There are a total of numCourses courses you have to take, labeled from 0 to numCourses - 1. You are given an array prerequisites where prerequisites[i] = [ai, bi] indicates that you must take course bi first if you want to take course ai.

• For example, the pair [0, 1], indicates that to take course 0 you have to first take course 1.

Return true if you can finish all courses. Otherwise, return false.

Example 1:

Input: numCourses = 2, prerequisites = [[1,0]]
Output: true **Explanation:** There are a total of 2 courses to take.  To take course 1 you should have finished course 0. So it is possible.

Example 2:

Input: numCourses = 2, prerequisites = [[1,0],[0,1]]
Output: false **Explanation:** There are a total of 2 courses to take.  To take course 1 you should have finished course 0, and to take course 0 you should also have finished course 1. So it is impossible.

Constraints:

• 1 <= numCourses <= 2000
• 0 <= prerequisites.length <= 5000
• prerequisites[i].length == 2
• 0 <= ai, bi < numCourses
• All the pairs prerequisites[i] are unique.

Links

Question here and solution here

Solution

concept

The main concept here is to think of it as a graph. We need to keep moving forward in the graph to check for the pre-req of the current course. We keep track a hashmap (or adjacency list) and as long as we detected a cycle, the answer will be false.
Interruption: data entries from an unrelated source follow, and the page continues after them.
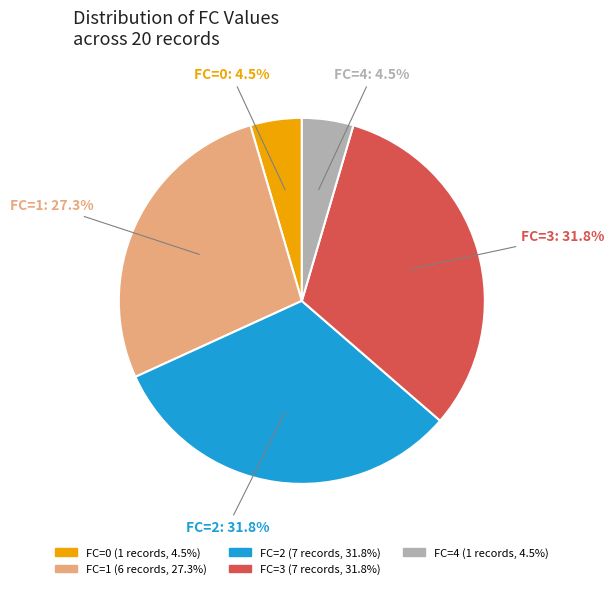

Does any single category account for the majority?

No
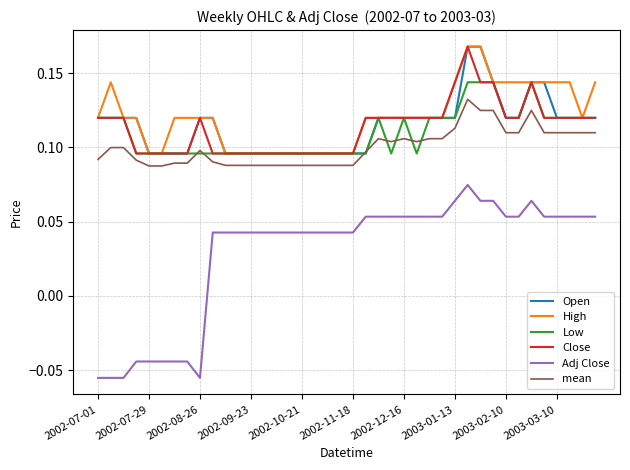

How many Close values are between 0 and 1?

40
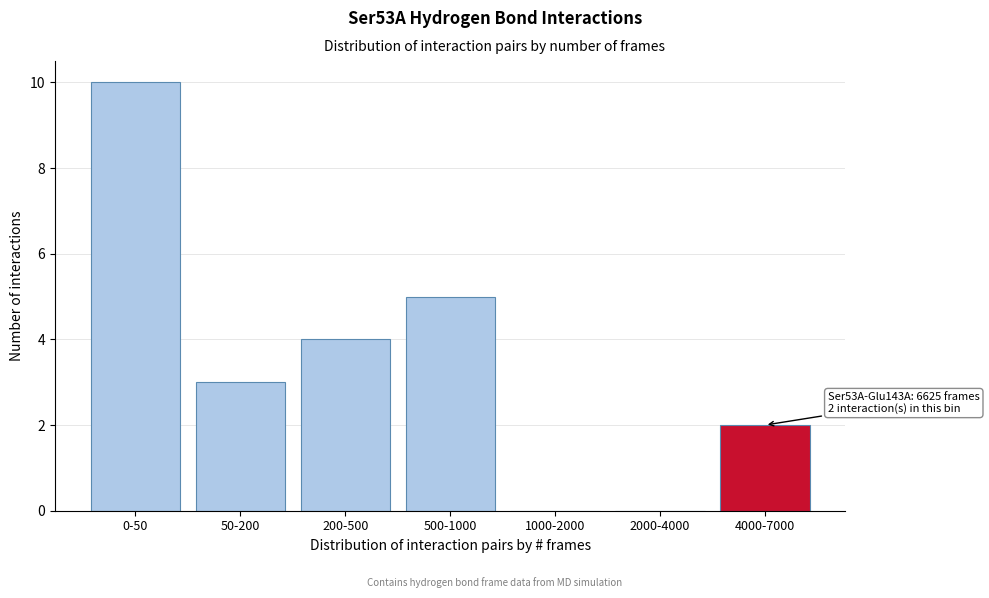

Reading left to right, transcribe all the data shown in this chart.

0-50=10	50-200=3	200-500=4	500-1000=5	1000-2000=0	2000-4000=0	4000-7000=2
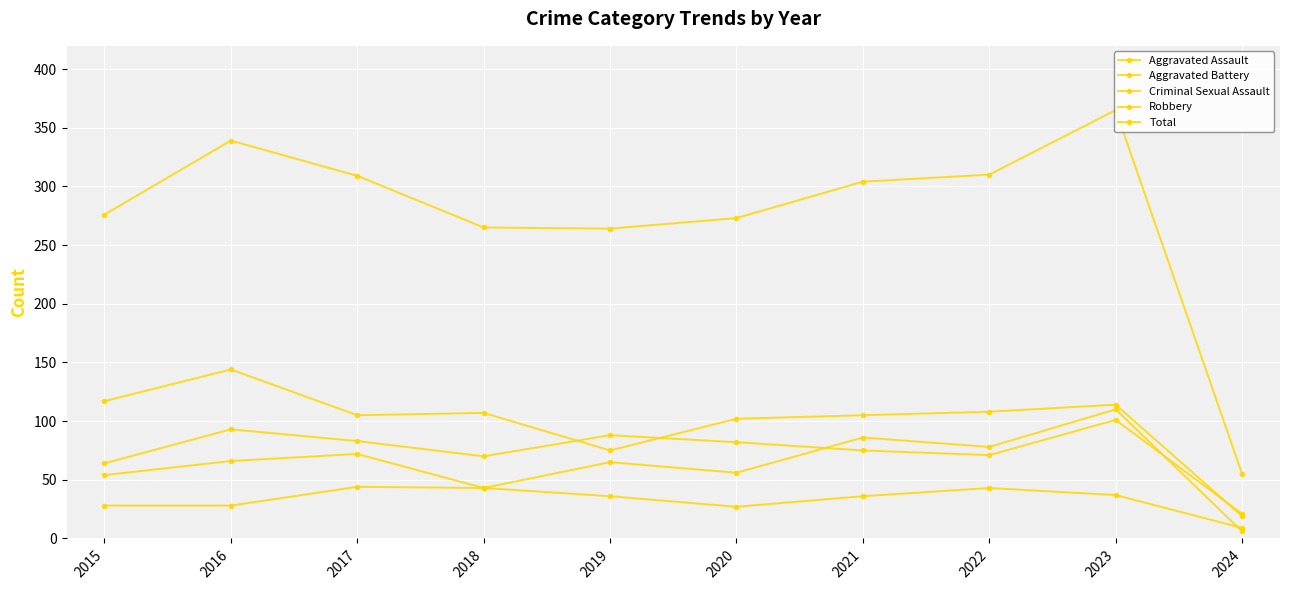

True or false: Criminal Sexual Assault has more than 0 interior local peaks.

True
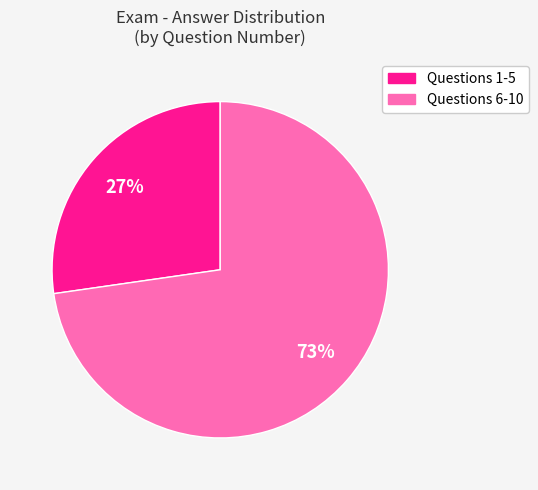

To the nearest percent, what is the average slice percentage?

50%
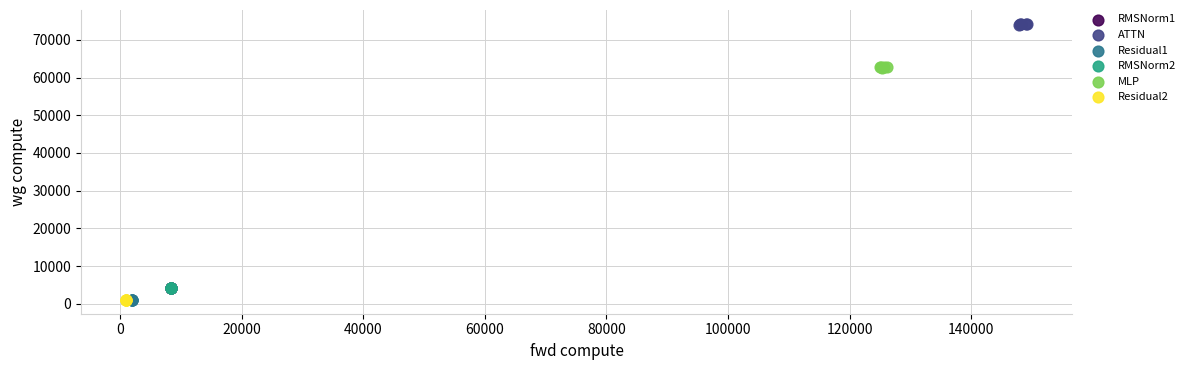

Which series reaches the maximum Y coordinate?

ATTN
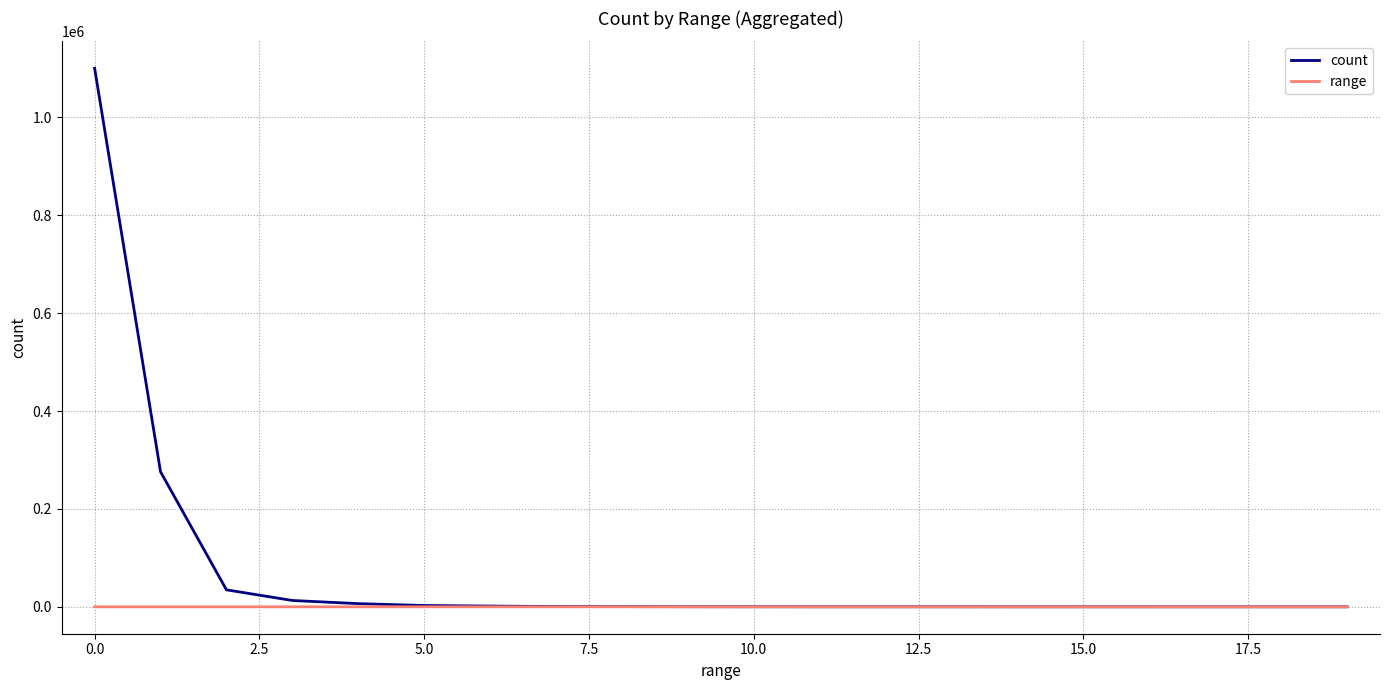

What is the greatest value displayed?

1100405.5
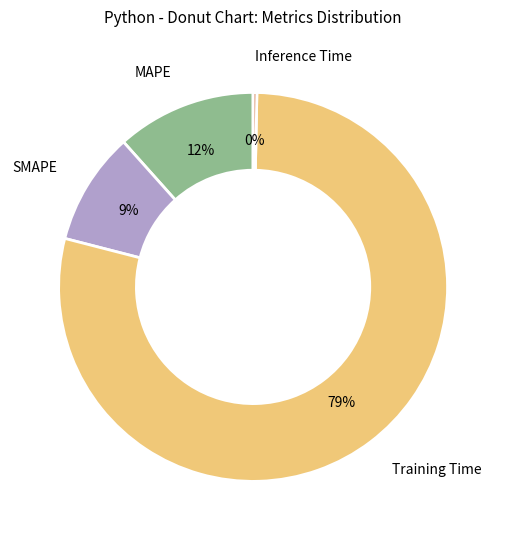

To the nearest percent, what is the average slice percentage?

25%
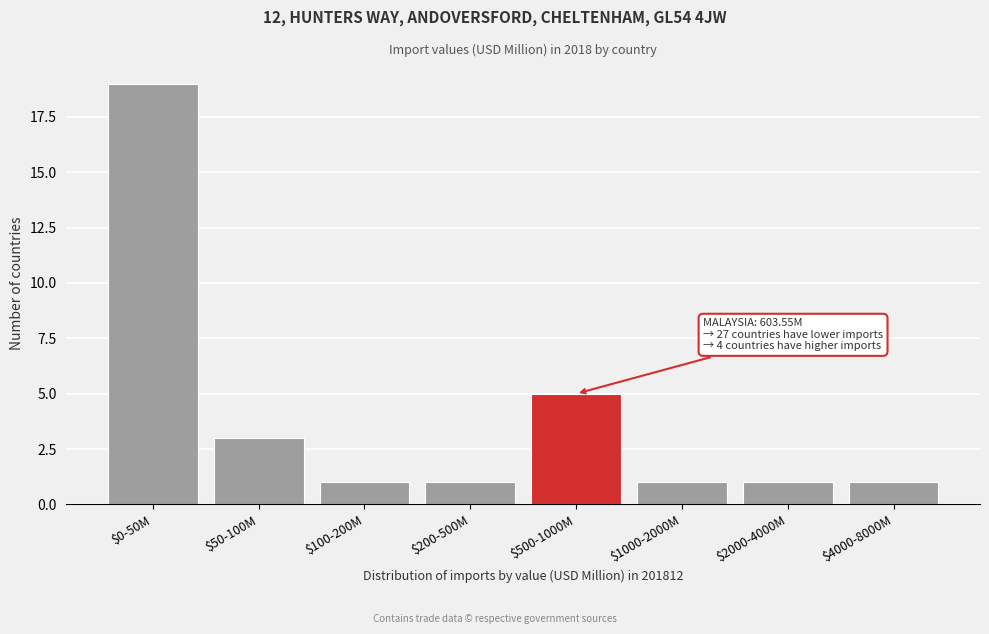

Reading left to right, what are all the values shown in this chart?

19	3	1	1	5	1	1	1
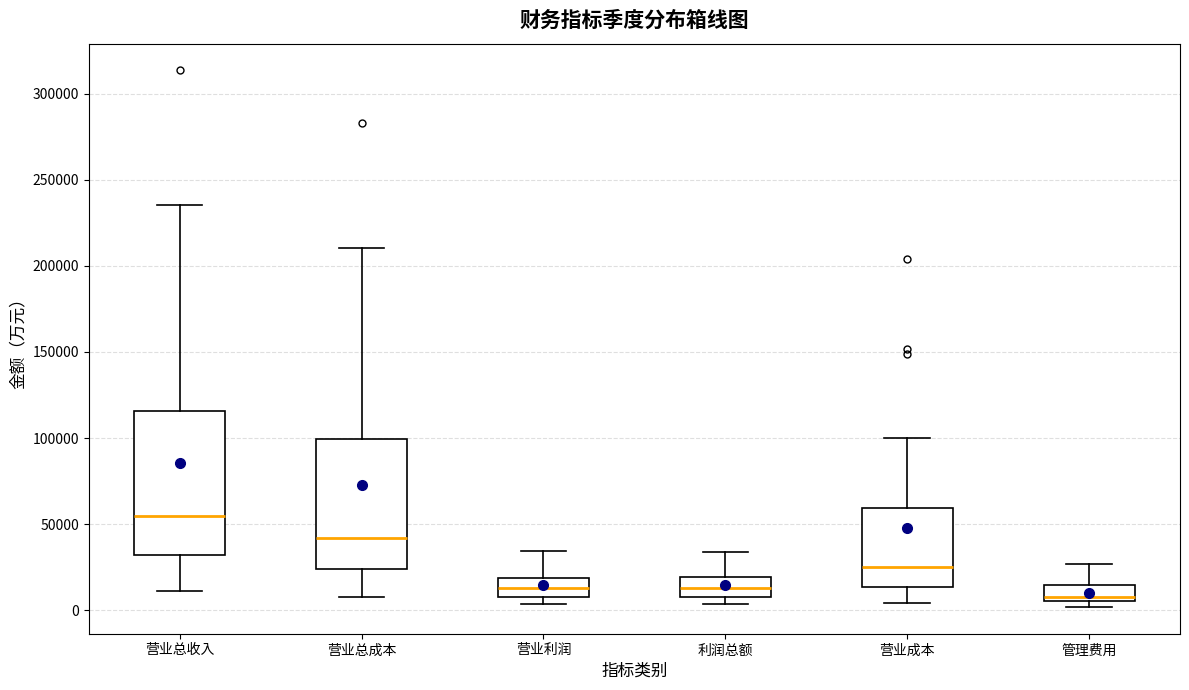

Which box is the tallest, from its lower edge to its upper edge?

营业总收入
Note that this flow is making more sense (although in this case the answer is the same), we can also do pre_req[prereq].append(course) which will make the graph reverse in the sense that it is prereq - > course. But we note that, logically, if A is the prereq of B, if we want to take B we must take A first. But if we took A, it is not a must we have to take B, we can just stop there or take other courses like C, so this chain is abit weaker in the logical sense.

code

class Solution:
    def canFinish(self, numCourses: int, prerequisites: List[List[int]]) -> bool:
        pre_req = {i : [] for i in range(numCourses)} # {course: [prereq]}
        for course, prereq in prerequisites:
            pre_req[course].append(prereq)
        
        visited = set()
        def dfs(course):
            if course in visited:
                return False
            if pre_req[course] == []:
                return True
            
            visited.add(course)
            for prereq in pre_req[course]:
                if not dfs(prereq): return False
            visited.remove(course)
            pre_req[course] = []
            return True
            
		# need this in case the graph is not totally connected
        for _course in range(numCourses):
            if not dfs(_course): return False

        return True

Complexity

time: $O(V+E)$
space: $O(V+E)$